Copy every line from the records below that carries the word "cliquez".

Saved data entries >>
■ ■ ■

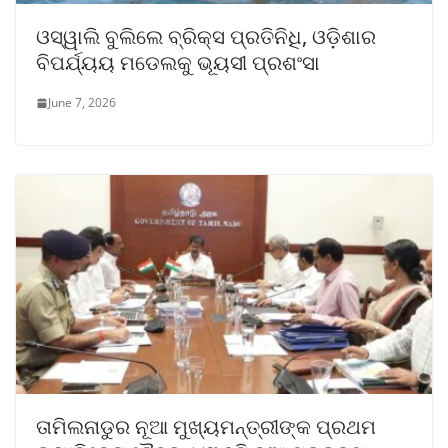
ଓସ୍ୱାଲି ବୁଲିଲେ ବ୍ରିକ୍ସ ପ୍ରତିନିଧି, ଓଡ଼ିଶାର
ବିପର୍ଯ୍ୟୟ ମଡେଲକୁ ଭୂୟସୀ ପ୍ରଶଂସା
June 7, 2026
ତାମିଲନାଡୁର ନୂଆ ମୁଖ୍ୟମନ୍ତ୍ରୀଙ୍କ ପ୍ରଥମ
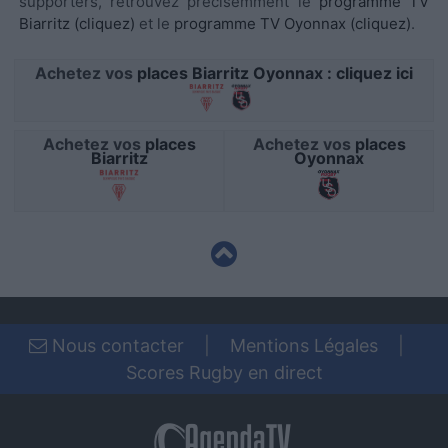
supporters, retrouvez précisémment le
programme TV
functionality and fraud prevention, and other
Biarritz (cliquez)
et le
programme TV Oyonnax (cliquez)
.
user protection.
Achetez vos
places Biarritz Oyonnax : cliquez ici
Achetez vos
places
Achetez vos
places
Biarritz
Oyonnax
Nous contacter
|
Mentions Légales
|
Scores Rugby en direct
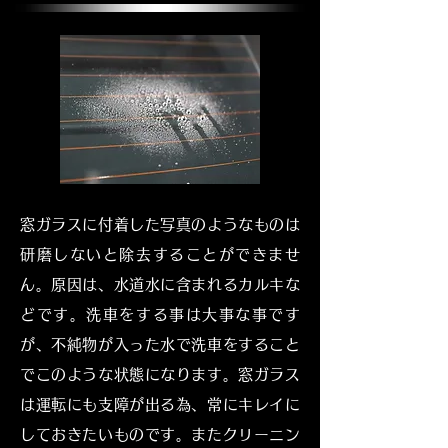
窓ガラスに付着した写真のようなものは
研磨しないと除去することができませ
ん。原因は、水道水に含まれるカルキな
どです。洗車をする事は大事な事です
が、不純物が入った水で洗車をすること
でこのような状態になります。窓ガラス
は運転にも支障が出る為、常にキレイに
しておきたいものです。またクリーニン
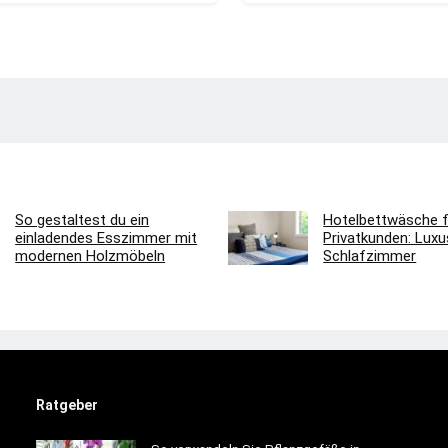
So gestaltest du ein
Hotelbettwäsche f
einladendes Esszimmer mit
Privatkunden: Luxus
modernen Holzmöbeln
Schlafzimmer
Ratgeber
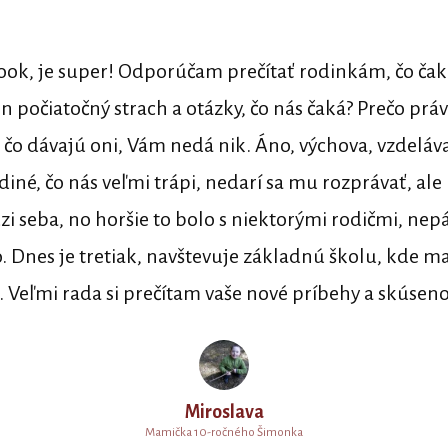
Book, je super! Odporúčam prečítať rodinkám, čo čaka
 počiatočný strach a otázky, čo nás čaká? Prečo práv
 čo dávajú oni, Vám nedá nik. Áno, výchova, vzdelávan
diné, čo nás veľmi trápi, nedarí sa mu rozprávať, a
zi seba, no horšie to bolo s niektorými rodičmi, nepá
. Dnes je tretiak, navštevuje základnú školu, kde ma
. Veľmi rada si prečítam vaše nové príbehy a skúsen
Miroslava
Mamička 10-ročného Šimonka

■ ■ ■

Output for this exercise >>
Biarritz (cliquez)
programme TV Oyonnax (cliquez)
places Biarritz Oyonnax : cliquez ici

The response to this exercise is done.